¿Qué es el CPAP y cómo puede ayudar a personas con apnea obstructiva del sueño?

03 October 2022

La terapia con CPAP es un tratamiento crónico y “si el paciente deja de utilizarlo, reaparecerán la apnea y los ronquidos, y volverán los síntomas anteriores al tratamiento”, explica el doctor Anton Obrador
CPAP sleep apnea

CPAP (presión positiva continua en las vías respiratorias) es un sistema que se utiliza para tratar la apnea obstructiva del sueño con un flujo de aire continuo en las vías aéreas que evita la apnea. Actualmente es un tratamiento crónico que puede mejorar la calidad de vida de las personas con este trastorno.

¿Cómo funciona?

El CPAP está indicado para pacientes con apnea obstructiva del sueño entre moderada y grave (con 15 o más episodios de apnea por hora) o leve si va acompañada de otros síntomas que inciden en la calidad de vida, como el sueño no reparador, el insomnio o una elevada carga de enfermedad cardiovascular, cerebrovascular o metabólica.

El sistema utiliza una turbina que crea un flujo de aire con una presión superior en las vías respiratorias que la presión ambiental gracias al diseño especial de los álabes giratorios. El aire que genera la turbina llega hasta el paciente a través de un tubo y una máscara que le cubre las vías respiratorias.

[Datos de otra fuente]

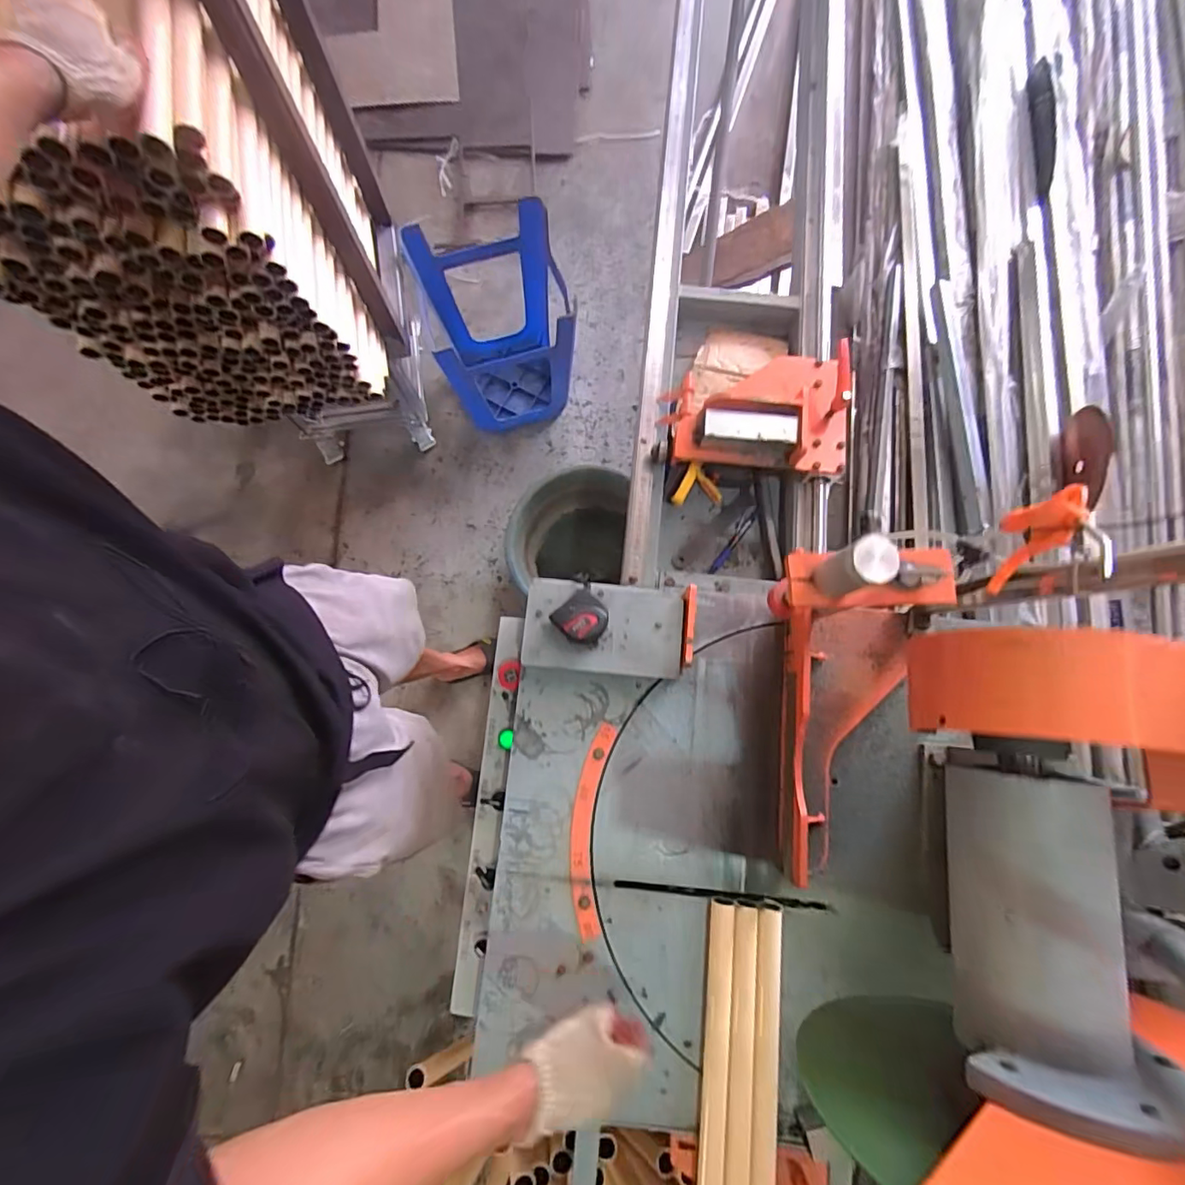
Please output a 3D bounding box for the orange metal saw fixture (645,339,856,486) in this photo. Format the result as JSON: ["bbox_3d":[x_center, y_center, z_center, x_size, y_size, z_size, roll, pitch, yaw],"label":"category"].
[{"bbox_3d":[0.239,-0.270,0.791,0.265,0.099,0.182,6,79,0],"label":"orange metal saw fixture"}]

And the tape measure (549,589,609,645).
[{"bbox_3d":[-0.013,0.035,0.677,0.060,0.039,0.061,-43,82,-9],"label":"tape measure"}]

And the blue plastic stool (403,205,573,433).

Los CPAP automáticos están entre los más utilizados. A diferencia de sus análogos convencionales (que aplican una presión invariable), estas máquinas modifican el flujo de aire en función de las necesidades del cliente a lo largo de la noche.

Consideraciones que hay que tener en cuenta y efectos secundarios

Antes de colocarse la máscara, los pacientes deben humedecerse la nariz lavándola con agua salada. La máscara debe encajar bien sin ser incómoda (hay varios tamaños y formatos). Los pacientes deben respirar con suavidad; es normal que los primeros días cueste un poco expulsar el aire contra el flujo de aire que genera la máquina.

Entre los efectos secundarios, los pacientes indican una sensación de ahogo, que tiende a mejorar tras los primeros días; irritación de la piel, para lo que se aconseja protección local y cambiar la máscara si no es la adecuada; sequedad de la faringe, que se puede mejorar con hidratación o con un humidificador; ruido, motivo por el que hay que evitar que haya fugas; conjuntivitis, que suele deberse al encaje de la máscara; dolor de cabeza, para el que se pueden tomar analgésicos; epistaxis, que se puede remediar controlando la humedad y la temperatura del ambiente y pidiendo una valoración médica si es persistente; aerofagia postural o sensación de exceso de presión, que puede mejorar reduciendo la presión.

Para un correcto mantenimiento del equipo hay que limpiar los consumibles con agua tibia y jabón suave, no con productos abrasivos (lejía, alcohol, etc.), y no hay que exponer el equipo al calor solar o de radiadores.

Actualmente, la terapia con CPAP es un tratamiento crónico y “si el paciente deja de utilizarlo, reaparecerán la apnea y los ronquidos, y volverán los síntomas anteriores al tratamiento”, añade el doctor Anton Obrador, coordinador del proyecto Innobics Sahs.